Tenir compte de l'ensemble des coûts
Du côté de l'aval, le CNR critique le fait que "soit seule une partie de la totalité des coûts financés par les collectivités locales est prise en charge, soit l'ensemble des coûts est pris en charge mais seulement sur une partie du gisement". Pour y remédier, il "souhaite qu'une réflexion soit menée sur la mise en place de REP dites intégrales ou abouties, c'est-à-dire que la responsabilité matérielle ou financière des producteurs soit totale". Dans un tel modèle, la contribution des producteurs couvrirait entièrement le coût global de gestion des déchets, voire même le coût externe associé aux impacts environnementaux des produits usagers.
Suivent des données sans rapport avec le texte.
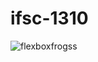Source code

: # ifsc-1310

![flexboxfrogss](https://user-images.githubusercontent.com/98347459/157363379-ccce3fee-a24b-494e-a41d-02ae0b67dc5b.png)
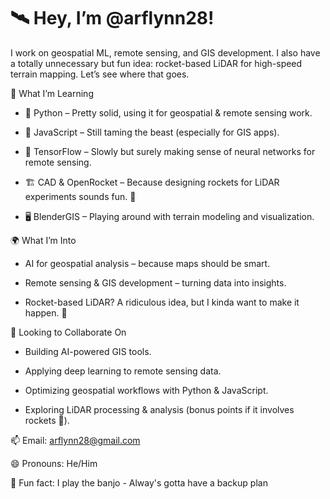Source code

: # 🛰️ Hey, I’m @arflynn28!
I work on geospatial ML, remote sensing, and GIS development. I also have a totally unnecessary but fun idea: rocket-based LiDAR for high-speed terrain mapping. Let’s see where that goes.

🌱 What I’m Learning
- 🐍 Python – Pretty solid, using it for geospatial & remote sensing work.

- 📌 JavaScript – Still taming the beast (especially for GIS apps).

- 🤖 TensorFlow – Slowly but surely making sense of neural networks for remote sensing.

- 🏗️ CAD & OpenRocket – Because designing rockets for LiDAR experiments sounds fun. 🚀

- 🖥️ BlenderGIS – Playing around with terrain modeling and visualization.

🌍 What I’m Into

- AI for geospatial analysis – because maps should be smart.

- Remote sensing & GIS development – turning data into insights.

- Rocket-based LiDAR? A ridiculous idea, but I kinda want to make it happen. 🚀

🤝 Looking to Collaborate On

- Building AI-powered GIS tools.

- Applying deep learning to remote sensing data.

- Optimizing geospatial workflows with Python & JavaScript.

- Exploring LiDAR processing & analysis (bonus points if it involves rockets 🚀).

📫 Email: arflynn28@gmail.com

😄 Pronouns: He/Him

🎵 Fun fact: I play the banjo - Alway's gotta have a backup plan
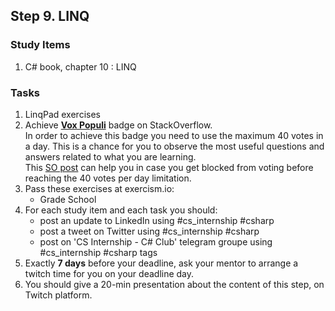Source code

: ## Step 9. LINQ

### Study Items

1. C# book, chapter 10 : LINQ

### Tasks

 1. LinqPad exercises
 2. Achieve [**Vox Populi**](https://stackoverflow.com/help/badges/1108/vox-populi) badge on StackOverflow.  
    In order to achieve this badge you need to use  the maximum 40 votes in a day.
    This is a chance for you to observe the most useful questions and answers related to what you are learning.  
    This [SO post](https://meta.stackexchange.com/questions/5212/what-are-the-limits-on-how-i-can-cast-change-and-retract-votes#answer-5213) can help you in case you get blocked from voting before reaching the 40 votes per day limitation.
 3. Pass these exercises at exercism.io:
    - Grade School
 4. For each study item and each task you should:  
     - post an update to LinkedIn using #cs_internship #csharp  
     - post a tweet on Twitter using #cs_internship #csharp
     - post on 'CS Internship - C# Club' telegram groupe using #cs_internship #csharp tags
 5. Exactly **7 days** before your deadline, ask your mentor to arrange a twitch time for you on your deadline day.
 6. You should give a 20-min presentation about the content of this step, on Twitch platform.

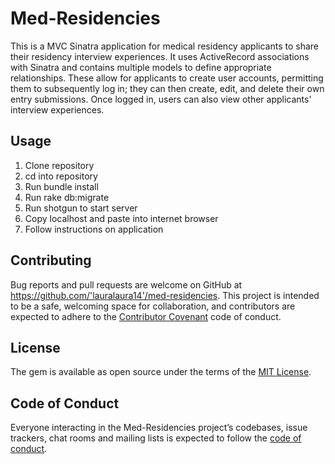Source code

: # Med-Residencies

This is a MVC Sinatra application for medical residency applicants to share their residency interview experiences. It uses ActiveRecord associations with Sinatra and contains multiple models to define appropriate relationships. These allow for applicants to create user accounts, permitting them to subsequently log in; they can then create, edit, and delete their own entry submissions. Once logged in, users can also view other applicants' interview experiences.

## Usage

1. Clone repository
2. cd into repository
3. Run bundle install
4. Run rake db:migrate
5. Run shotgun to start server
6. Copy localhost and paste into internet browser
7. Follow instructions on application

## Contributing

Bug reports and pull requests are welcome on GitHub at https://github.com/'lauralaura14'/med-residencies. This project is intended to be a safe, welcoming space for collaboration, and contributors are expected to adhere to the [Contributor Covenant](http://contributor-covenant.org) code of conduct.

## License

The gem is available as open source under the terms of the [MIT License](https://opensource.org/licenses/MIT).

## Code of Conduct

Everyone interacting in the Med-Residencies project’s codebases, issue trackers, chat rooms and mailing lists is expected to follow the [code of conduct](https://github.com/'lauralaura14'/residencies/blob/master/CODE_OF_CONDUCT.md).
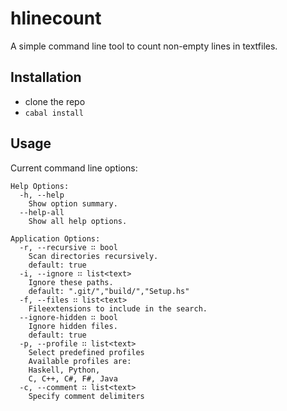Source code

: # hlinecount

A simple command line tool to count non-empty lines in textfiles.


## Installation

- clone the repo
- `cabal install`


## Usage

Current command line options:

    Help Options:
      -h, --help
        Show option summary.
      --help-all
        Show all help options.

    Application Options:
      -r, --recursive ∷ bool
        Scan directories recursively.
        default: true
      -i, --ignore ∷ list<text>
        Ignore these paths.
        default: ".git/","build/","Setup.hs"
      -f, --files ∷ list<text>
        Fileextensions to include in the search.
      --ignore-hidden ∷ bool
        Ignore hidden files.
        default: true
      -p, --profile ∷ list<text>
        Select predefined profiles
        Available profiles are:
        Haskell, Python,
        C, C++, C#, F#, Java
      -c, --comment ∷ list<text>
        Specify comment delimiters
Quant au non respect des objectifs assignés aux éco-organismes, il devrait être sanctionné systématiquement, souhaite le CNR. Constatant que les coûts de collecte croissent au fur et à mesure de la progression des taux de collectes, les tonnages les plus facilement captables étant moins onéreux, le CNR réclame des sanctions "au minimum proportionnelle au financement" nécessaire à l'atteinte de l'objectif de collecte.
Plus généralement, le document propose aussi une série de mesures pour assurer un meilleur financement des collectivités selon les problématiques des dix REP étudiées. En matière d'emballages, par exemple, le CNR "réclame que la prise en charge par les producteurs de 80% des coûts nets de référence d'un service de collecte et de tri optimisé soit conforme aux réalités des coûts supportés par les collectivités". Il s'agit ici de tenir compte de tous les coûts et notamment intégrer la TVA payée par les collectivités, une différenciation des coûts entre les déchets d'emballages et les papiers graphiques, ainsi que les souillures, les collectivités locales collectant des déchets d'emballages et non des emballages.
Enfin, le CNR exprime deux demandes concernant l'extension du tri des emballages plastique : son déploiement doit être réalisé sur l'ensemble du territoire et les coûts de cet élargissement doivent être intégrés dans l'élaboration du soutien et dans les 80% des coûts nets de référence d'un service de collecte et de tri optimisé.